What this task involves ->
Please extract all the lines below word for word, leaving the pictures out of your answer.

---+---

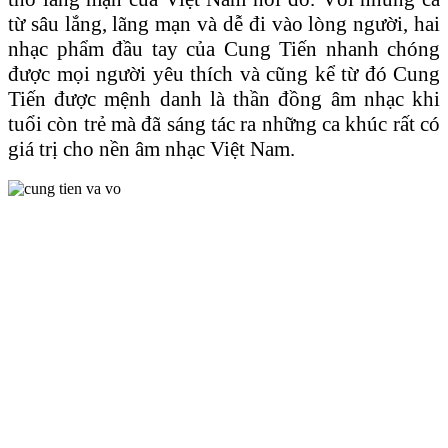
từ sâu lắng, lãng mạn và dễ đi vào lòng người, hai
nhạc phẩm đầu tay của Cung Tiến nhanh chóng
được mọi người yêu thích và cũng kể từ đó Cung
Tiến được mệnh danh là thần đồng âm nhạc khi
tuổi còn trẻ mà đã sáng tác ra những ca khúc rất có
giá trị cho nền âm nhạc Việt Nam.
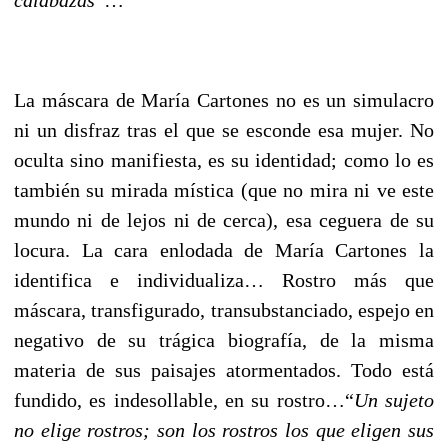
La máscara de María Cartones no es un simulacro
ni un disfraz tras el que se esconde esa mujer. No
oculta sino manifiesta, es su identidad; como lo es
también su mirada mística (que no mira ni ve este
mundo ni de lejos ni de cerca), esa ceguera de su
locura. La cara enlodada de María Cartones la
identifica e individualiza… Rostro más que
máscara, transfigurado, transubstanciado, espejo en
negativo de su trágica biografía, de la misma
materia de sus paisajes atormentados. Todo está
fundido, es indesollable, en su rostro…“
Un sujeto
no elige rostros; son los rostros los que eligen sus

---+---

Response to this exercise ->
từ sâu lắng, lãng mạn và dễ đi vào lòng người, hai
nhạc phẩm đầu tay của Cung Tiến nhanh chóng
được mọi người yêu thích và cũng kể từ đó Cung
Tiến được mệnh danh là thần đồng âm nhạc khi
tuổi còn trẻ mà đã sáng tác ra những ca khúc rất có
giá trị cho nền âm nhạc Việt Nam.
La máscara de María Cartones no es un simulacro
ni un disfraz tras el que se esconde esa mujer. No
oculta sino manifiesta, es su identidad; como lo es
también su mirada mística (que no mira ni ve este
mundo ni de lejos ni de cerca), esa ceguera de su
locura. La cara enlodada de María Cartones la
identifica e individualiza… Rostro más que
máscara, transfigurado, transubstanciado, espejo en
negativo de su trágica biografía, de la misma
materia de sus paisajes atormentados. Todo está
fundido, es indesollable, en su rostro…“
Un sujeto
no elige rostros; son los rostros los que eligen sus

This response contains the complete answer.